(Task 1): According to the corporate governance passage, how many employees and contractors does the Company have?

(Provided passage):
——————

The Company has a small management team and hence roles and functions have to be flexible to meet specific requirements.
The Company undertakes appropriate checks before either appointing a new Director or putting forward to security holders a candidate for election as a Director. The Company also provides security holders with all material information in its possession relevant to a decision on whether or not to either elect or re-elect a Director.
The Company has a written agreement with each Director and senior executive(s) setting out the terms of their appointment.
The Company also has a policy concerning trading in its securities by Directors and employees, which provides guidelines for buying and selling securities. This Securities Trading Policy can be found on the Company’s website at www.intec.com.au under the section ‘About Us – Corporate Governance’. Directors, employees and key consultants of the Company may only deal in Intec’s shares during ‘window periods’, as set out in the Company’s Securities Trading Policy, and trading is approved by the Managing Director or the Chairman. However, Directors, employees and key consultants of the Company are prohibited from buying or selling Intec shares at any time if they are aware of price-sensitive information that has not been made public.
The Company Secretary of the Company is accountable directly to the Board, through the Chairman, on all matters to do with the proper functioning of the Board.
The Company has a Diversity Policy, which includes requirements for the Board and Corporate Governance Committee to set measurable objectives for achieving gender diversity, and to assess annually both the objectives and the Company’s progress in achieving them. The Company has disclosed its Diversity Policy in the Corporate Governance Manual on its website at www.intec.com.au under the section ‘About Us – Corporate Governance’. The Company discloses the respective proportions of men and women on the Board, in senior executive positions and across the whole organisation. The Company has two employees and two contractors. The Company does not have any women either on its Board or in a senior executive position. One employee is a woman. The Company has defined “senior executive” for these purposes in accordance with the classification in the Remuneration Report. It is the intention of the Company that as it grows in size it will address the lack of women in senior executive positions in accordance with its adopted Diversity Policy. Subject to the size and operations of the Company, the Board is committed to the long-term goal of improving gender representation across all levels of the organisation.

——————

(Task 2): Collect every line in the rows that contains the string "application".

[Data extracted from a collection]
——————

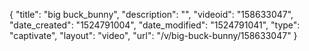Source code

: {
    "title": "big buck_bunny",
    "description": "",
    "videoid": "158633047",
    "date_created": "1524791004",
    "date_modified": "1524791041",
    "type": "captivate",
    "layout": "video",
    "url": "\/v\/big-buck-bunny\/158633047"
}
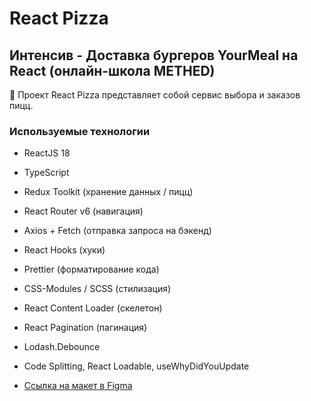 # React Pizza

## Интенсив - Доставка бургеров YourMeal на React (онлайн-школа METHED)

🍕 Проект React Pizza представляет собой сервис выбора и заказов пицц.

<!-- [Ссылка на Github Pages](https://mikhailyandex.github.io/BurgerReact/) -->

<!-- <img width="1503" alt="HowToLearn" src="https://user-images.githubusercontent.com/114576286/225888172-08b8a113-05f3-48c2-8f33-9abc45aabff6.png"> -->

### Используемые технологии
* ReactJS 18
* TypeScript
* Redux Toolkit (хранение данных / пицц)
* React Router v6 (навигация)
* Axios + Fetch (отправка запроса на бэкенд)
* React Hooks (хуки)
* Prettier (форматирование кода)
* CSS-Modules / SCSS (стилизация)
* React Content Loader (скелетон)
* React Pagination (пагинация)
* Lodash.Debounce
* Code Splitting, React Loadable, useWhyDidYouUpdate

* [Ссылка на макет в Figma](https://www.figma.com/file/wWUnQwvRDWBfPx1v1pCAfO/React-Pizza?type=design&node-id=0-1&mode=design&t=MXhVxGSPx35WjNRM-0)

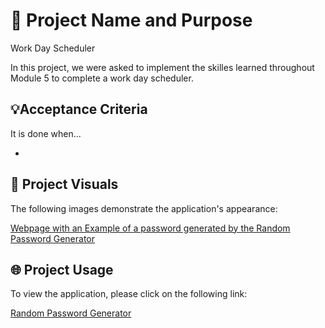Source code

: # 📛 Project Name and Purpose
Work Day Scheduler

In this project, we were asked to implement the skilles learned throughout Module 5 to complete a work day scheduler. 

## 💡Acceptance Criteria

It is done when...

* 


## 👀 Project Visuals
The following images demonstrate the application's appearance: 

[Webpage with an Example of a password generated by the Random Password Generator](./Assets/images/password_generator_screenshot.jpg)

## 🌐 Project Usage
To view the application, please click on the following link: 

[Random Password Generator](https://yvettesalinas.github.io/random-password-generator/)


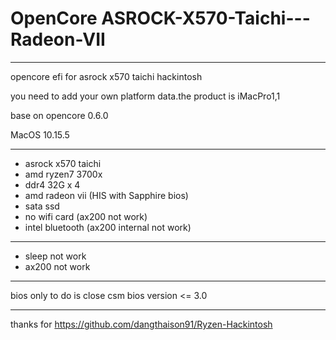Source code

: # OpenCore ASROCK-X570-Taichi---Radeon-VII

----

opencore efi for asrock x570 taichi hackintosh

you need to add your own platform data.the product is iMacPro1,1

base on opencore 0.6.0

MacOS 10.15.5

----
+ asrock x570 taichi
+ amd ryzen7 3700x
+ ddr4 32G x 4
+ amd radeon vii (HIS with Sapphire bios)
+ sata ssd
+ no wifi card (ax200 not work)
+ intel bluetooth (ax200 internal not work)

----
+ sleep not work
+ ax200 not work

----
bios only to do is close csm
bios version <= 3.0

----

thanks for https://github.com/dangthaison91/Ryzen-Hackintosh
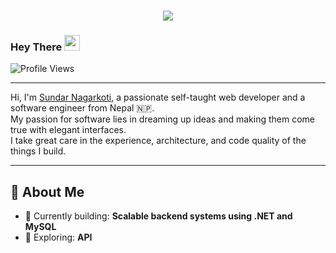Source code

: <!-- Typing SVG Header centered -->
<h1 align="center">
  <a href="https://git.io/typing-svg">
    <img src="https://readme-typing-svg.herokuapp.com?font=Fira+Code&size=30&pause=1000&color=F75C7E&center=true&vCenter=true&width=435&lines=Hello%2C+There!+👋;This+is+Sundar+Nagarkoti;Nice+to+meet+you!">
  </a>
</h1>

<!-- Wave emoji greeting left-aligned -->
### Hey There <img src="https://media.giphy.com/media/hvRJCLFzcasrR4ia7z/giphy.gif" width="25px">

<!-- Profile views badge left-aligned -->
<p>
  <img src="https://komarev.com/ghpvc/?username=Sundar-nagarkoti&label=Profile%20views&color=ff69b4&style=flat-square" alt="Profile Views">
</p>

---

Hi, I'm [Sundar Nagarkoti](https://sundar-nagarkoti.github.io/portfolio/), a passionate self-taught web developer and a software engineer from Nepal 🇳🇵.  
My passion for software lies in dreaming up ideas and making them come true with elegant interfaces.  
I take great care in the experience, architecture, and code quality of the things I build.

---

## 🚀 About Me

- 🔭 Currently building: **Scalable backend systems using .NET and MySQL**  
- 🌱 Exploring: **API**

——————

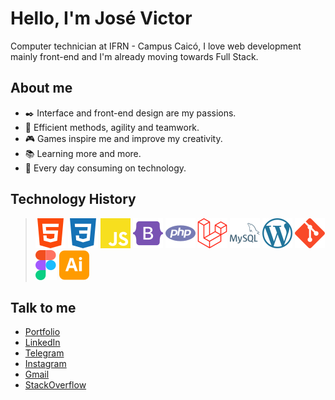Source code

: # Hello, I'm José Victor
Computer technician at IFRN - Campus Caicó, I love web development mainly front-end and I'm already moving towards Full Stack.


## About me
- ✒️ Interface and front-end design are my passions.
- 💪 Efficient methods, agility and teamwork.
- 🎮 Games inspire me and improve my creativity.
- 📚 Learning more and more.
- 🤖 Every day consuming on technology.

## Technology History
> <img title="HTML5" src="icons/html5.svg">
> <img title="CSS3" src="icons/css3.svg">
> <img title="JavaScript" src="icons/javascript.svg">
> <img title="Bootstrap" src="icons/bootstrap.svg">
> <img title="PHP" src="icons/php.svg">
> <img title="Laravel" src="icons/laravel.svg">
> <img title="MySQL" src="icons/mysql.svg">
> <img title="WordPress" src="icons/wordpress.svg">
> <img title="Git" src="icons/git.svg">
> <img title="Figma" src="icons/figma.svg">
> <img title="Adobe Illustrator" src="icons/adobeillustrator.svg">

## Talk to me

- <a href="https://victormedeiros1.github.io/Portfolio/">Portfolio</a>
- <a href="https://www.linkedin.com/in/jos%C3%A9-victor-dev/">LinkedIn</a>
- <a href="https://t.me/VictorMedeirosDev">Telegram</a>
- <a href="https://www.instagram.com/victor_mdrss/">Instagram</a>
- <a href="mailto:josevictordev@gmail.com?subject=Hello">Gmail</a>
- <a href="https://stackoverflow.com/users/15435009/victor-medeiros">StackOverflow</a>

——————

(Answer box 1): Two employees and two contractors.

(Answer box 2):
The following images demonstrate the application's appearance: 
To view the application, please click on the following link: 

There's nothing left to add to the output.